*Consigne:* Selon le texte sur le rapprochement entre Mussolini et Hitler, à quelle date l'Italie décida-t-elle de quitter la SDN ?

*Extrait du texte:*

Par ailleurs, l’évolution de la position italienne modifia considérablement
la donne.
Mussolini, à l’origine résolument hostile à Hitler (le Duce comparait les
nazis aux barbares germains ayant détruit l’Empire romain.), se rapprocha
peu à peu du Führer à compter de 1935, suite aux évènements d’Ethiopie. Par
ailleurs, ce rapprochement s’amplifia suite à la décision italienne de
quitter la SDN, en décembre 1937.
Ainsi, alors qu’en 1934 Mussolini s’annonçait prêt à intervenir en Autriche
en cas d’invasion allemande, en 1938 il consentit à l’anschluss.
En
février 1933, Kurt von Schuschnigg fut invité à Berlin, où il fut vivement
réprimandé par Hitler en raison de sa politique étrangère. Le Führer
présenta alors au chancelier autrichien un projet d’accord non négociable :
le NSDAP autrichien, interdit depuis mars 1933, devait être à nouveau
autorisé ; Arthur Seyß-Inquart[73]devait être nommé ministre de
l’Intérieur ; le système économique autrichien intégré à celui de
l’Allemagne.
De
retour à Vienne, Schuschnigg fit part à
Wilhelm Miklas[74],
président de la république autrichienne, du projet d’accord formulé par
l’Allemagne.

*Liste des données:*
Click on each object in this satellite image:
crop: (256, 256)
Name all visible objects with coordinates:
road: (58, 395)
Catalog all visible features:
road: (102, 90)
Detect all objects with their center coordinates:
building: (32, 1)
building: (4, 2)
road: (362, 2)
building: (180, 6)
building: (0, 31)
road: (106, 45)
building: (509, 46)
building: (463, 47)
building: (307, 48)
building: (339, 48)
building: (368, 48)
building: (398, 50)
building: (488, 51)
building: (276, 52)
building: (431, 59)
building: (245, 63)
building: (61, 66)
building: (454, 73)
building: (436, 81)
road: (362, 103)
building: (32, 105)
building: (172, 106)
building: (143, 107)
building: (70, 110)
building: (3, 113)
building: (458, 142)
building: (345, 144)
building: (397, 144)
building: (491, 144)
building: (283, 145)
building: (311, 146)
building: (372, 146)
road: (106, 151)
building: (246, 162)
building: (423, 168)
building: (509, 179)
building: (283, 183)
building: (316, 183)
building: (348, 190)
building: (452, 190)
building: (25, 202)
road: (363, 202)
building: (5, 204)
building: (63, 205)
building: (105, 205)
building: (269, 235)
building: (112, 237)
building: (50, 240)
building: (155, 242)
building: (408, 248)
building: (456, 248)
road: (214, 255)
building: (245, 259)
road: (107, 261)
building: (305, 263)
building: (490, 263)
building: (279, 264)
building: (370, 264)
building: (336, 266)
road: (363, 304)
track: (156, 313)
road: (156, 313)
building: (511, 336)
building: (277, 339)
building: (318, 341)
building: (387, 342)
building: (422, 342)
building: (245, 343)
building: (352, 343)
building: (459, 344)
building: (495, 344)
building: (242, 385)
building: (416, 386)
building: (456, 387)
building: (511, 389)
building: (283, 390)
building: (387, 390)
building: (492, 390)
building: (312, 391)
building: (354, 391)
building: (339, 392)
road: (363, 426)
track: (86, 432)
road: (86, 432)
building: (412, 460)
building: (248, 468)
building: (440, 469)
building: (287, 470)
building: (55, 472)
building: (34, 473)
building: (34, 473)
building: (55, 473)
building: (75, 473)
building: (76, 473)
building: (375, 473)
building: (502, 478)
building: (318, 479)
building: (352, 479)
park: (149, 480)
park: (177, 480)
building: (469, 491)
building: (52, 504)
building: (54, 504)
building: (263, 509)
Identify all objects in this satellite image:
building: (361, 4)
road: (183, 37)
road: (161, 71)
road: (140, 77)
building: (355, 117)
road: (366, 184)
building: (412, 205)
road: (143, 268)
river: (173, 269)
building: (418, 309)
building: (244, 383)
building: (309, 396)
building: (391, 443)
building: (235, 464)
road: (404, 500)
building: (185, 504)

*Corrigé:* En décembre 1937.